A few months ago Avi's occupational therapist (OT) told Debbie that she didn't think she (the OT) was helping Avi and she didn't think she should see him anymore. She gave a referral and wished us luck. We were pretty bugged. We have been ditched by therapists before who have said the same thing. We just wanted someone to say, I'm not sure I'm helping him, but I'm not giving up. Since that didn't happen we took her referral and met with the new OT. She was kind and was careful not to push Avi too hard too quickly. She wanted to build a good rapport with him. She also wanted to know where he was and what we wanted him to get out of the sessions. Once she got a good feel for his situation she was off and running. She decided to use tokens so Avi would know how many tasks he has to complete, i.e. puzzle pieces he had to place, things he had to count, etc) he wasn't exactly excited about it at first.



She said she really wanted to find out what would get him most regulated because she believed that he could do any of the tasks once his sensory needs were met. She tried a few different things. Swings, ball pits, slides whatever she could think of. Her efforts were met with little success at first. Finally she pulled out the layered Lycra swing. At first he was going wild, loving the feeling of being lightly squeezed in it. Then she changed his position in the swing. The change was immediate. He calmed down completely. She started swinging him in figure eights. The calm that came over him was powerful. Eventually she told him it was time to work. He sat in his desk and put the elephant toys together, tail to trunk, one at a time without any verbal or physical prompts. He even handed her the tokens. His OT said this is why helping him learn to regulate his sensory needs himself is so important. We couldn't be happier that this OT did not give up even though it wasn't easy!

So Avi is now on a "sensory diet." He has to lift heavy things, swing, get rolled, get squished, blow through a straw, or doing deep pressure exercises. So far it has really helped him. He's able to sit longer and understand our instructions better.

Monday, March 7, 2011

She's Back

Debbie is finally home, but she forgot to bring the warm weather she enjoyed with her. It is snowing...again. I've been so sick since she got home that we really haven't seen much of each other or done much of anything.
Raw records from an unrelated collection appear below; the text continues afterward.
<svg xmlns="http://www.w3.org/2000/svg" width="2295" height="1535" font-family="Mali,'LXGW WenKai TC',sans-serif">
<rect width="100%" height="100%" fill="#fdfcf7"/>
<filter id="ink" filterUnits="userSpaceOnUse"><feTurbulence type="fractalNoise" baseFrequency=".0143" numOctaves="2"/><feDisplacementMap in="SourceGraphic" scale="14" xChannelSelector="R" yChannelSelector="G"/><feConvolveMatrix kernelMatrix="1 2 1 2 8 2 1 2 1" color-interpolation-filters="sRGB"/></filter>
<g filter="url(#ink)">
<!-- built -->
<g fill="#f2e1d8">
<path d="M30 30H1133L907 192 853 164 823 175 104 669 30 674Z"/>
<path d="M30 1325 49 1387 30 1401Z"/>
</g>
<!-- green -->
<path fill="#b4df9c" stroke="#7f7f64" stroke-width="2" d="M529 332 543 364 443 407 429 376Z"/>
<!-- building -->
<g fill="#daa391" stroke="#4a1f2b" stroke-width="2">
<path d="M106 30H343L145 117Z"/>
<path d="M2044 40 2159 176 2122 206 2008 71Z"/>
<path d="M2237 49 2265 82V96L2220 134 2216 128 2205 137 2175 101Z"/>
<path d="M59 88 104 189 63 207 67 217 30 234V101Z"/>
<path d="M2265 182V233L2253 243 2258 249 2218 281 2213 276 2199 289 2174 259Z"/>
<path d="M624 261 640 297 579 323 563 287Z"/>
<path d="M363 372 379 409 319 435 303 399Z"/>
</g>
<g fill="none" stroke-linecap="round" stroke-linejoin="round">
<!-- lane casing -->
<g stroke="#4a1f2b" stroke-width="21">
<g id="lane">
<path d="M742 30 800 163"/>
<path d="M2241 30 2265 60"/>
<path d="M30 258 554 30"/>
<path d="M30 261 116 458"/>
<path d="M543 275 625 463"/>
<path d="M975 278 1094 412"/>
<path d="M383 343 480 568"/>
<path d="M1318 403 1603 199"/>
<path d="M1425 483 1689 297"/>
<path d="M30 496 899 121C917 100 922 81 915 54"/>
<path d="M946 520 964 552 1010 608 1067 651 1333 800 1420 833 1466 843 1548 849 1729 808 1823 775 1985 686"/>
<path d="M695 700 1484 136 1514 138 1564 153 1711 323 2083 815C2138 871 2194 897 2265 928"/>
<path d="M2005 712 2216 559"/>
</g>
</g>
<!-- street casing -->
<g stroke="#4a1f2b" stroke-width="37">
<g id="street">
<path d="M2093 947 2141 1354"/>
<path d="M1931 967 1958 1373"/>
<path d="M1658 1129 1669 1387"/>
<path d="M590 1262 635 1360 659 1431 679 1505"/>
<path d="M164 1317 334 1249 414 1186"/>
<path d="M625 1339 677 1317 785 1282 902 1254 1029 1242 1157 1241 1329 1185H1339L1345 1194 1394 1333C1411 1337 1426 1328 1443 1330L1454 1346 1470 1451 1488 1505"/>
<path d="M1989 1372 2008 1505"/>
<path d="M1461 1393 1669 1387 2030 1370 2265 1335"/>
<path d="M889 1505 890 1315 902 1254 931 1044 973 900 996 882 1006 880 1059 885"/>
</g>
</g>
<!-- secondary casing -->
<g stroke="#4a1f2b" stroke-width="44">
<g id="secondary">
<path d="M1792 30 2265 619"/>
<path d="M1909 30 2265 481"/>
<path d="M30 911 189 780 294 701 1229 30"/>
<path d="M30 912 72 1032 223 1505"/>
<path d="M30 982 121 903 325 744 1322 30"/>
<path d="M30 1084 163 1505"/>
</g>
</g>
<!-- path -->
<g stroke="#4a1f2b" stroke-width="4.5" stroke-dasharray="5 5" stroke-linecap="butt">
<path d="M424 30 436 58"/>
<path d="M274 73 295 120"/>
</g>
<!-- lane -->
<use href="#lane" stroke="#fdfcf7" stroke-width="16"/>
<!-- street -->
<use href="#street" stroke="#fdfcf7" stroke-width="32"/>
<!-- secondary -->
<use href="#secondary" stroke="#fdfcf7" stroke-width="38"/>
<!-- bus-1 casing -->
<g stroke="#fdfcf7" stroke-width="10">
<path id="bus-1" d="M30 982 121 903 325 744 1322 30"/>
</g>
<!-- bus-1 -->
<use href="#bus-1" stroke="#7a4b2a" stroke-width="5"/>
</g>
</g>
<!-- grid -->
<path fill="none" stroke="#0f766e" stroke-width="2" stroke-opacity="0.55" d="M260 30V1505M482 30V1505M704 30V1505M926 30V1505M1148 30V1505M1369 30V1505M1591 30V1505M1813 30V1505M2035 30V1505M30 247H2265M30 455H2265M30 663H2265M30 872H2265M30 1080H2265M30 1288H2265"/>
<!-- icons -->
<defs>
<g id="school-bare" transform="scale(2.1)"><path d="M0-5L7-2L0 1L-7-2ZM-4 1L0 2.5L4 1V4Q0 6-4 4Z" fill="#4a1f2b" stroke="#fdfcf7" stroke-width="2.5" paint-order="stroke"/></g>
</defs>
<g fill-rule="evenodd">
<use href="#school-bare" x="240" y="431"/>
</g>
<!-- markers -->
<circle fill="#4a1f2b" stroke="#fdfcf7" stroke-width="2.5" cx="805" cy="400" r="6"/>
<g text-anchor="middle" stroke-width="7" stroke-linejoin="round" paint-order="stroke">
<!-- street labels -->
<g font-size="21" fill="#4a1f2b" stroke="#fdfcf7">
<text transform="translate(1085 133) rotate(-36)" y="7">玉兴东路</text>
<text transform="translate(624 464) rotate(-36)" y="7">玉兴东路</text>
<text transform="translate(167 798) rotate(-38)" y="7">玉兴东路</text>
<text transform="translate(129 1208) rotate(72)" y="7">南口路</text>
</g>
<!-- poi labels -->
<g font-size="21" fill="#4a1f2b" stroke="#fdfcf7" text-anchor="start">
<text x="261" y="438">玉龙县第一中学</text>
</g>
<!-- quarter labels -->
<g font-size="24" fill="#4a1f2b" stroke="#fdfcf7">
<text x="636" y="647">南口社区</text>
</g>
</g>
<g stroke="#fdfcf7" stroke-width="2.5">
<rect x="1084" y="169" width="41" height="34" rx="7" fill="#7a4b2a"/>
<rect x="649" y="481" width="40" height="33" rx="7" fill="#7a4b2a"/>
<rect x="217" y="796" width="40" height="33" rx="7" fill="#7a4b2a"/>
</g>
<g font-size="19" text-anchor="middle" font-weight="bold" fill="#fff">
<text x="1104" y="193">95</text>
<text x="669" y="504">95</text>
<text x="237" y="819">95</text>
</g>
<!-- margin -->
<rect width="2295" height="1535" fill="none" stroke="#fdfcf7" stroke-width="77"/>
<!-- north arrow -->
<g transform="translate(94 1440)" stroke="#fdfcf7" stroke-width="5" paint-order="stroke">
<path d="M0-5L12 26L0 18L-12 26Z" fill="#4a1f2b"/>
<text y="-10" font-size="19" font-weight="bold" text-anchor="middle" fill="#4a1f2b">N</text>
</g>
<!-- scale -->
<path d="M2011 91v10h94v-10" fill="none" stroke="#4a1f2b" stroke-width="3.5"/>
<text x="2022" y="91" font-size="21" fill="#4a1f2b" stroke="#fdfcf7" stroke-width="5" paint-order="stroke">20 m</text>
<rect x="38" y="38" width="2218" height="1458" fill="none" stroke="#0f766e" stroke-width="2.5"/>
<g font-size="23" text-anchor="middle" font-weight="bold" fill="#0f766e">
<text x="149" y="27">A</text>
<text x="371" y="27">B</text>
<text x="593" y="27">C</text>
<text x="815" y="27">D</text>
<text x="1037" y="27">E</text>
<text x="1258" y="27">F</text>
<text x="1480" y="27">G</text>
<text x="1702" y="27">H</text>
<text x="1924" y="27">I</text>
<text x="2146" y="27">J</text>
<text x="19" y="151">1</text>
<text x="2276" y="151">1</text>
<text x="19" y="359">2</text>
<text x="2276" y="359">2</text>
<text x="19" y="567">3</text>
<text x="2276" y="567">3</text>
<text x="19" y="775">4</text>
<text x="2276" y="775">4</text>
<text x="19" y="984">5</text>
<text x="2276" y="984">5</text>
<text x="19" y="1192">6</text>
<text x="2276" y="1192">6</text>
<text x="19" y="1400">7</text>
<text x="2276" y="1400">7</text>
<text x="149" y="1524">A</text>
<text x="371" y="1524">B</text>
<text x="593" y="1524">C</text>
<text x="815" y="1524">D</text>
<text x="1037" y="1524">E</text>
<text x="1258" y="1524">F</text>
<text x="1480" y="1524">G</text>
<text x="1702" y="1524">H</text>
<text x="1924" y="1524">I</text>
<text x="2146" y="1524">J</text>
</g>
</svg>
I'm feeling a little better everyday and hoping we'll get to do some fun things soon.

The last thing I did before Debbie got home (other than get food poisoning!) was rush my photography assignment. I really struggle with this class. Composition seems to come naturally to most of the other students while I'm making things up as I go along. Anyway, here's what I turned in. I was surprised that me teacher more or less liked my submissions.

Flash fill photo (with the sun behind and the flash bringing back some detail and color)Long Exposure (15 sec)- You can see the little airplane/helicopter streak in the sky...or maybe a UFO!
"Creative Light" Assignment. I wanted to make the trike a magical toy.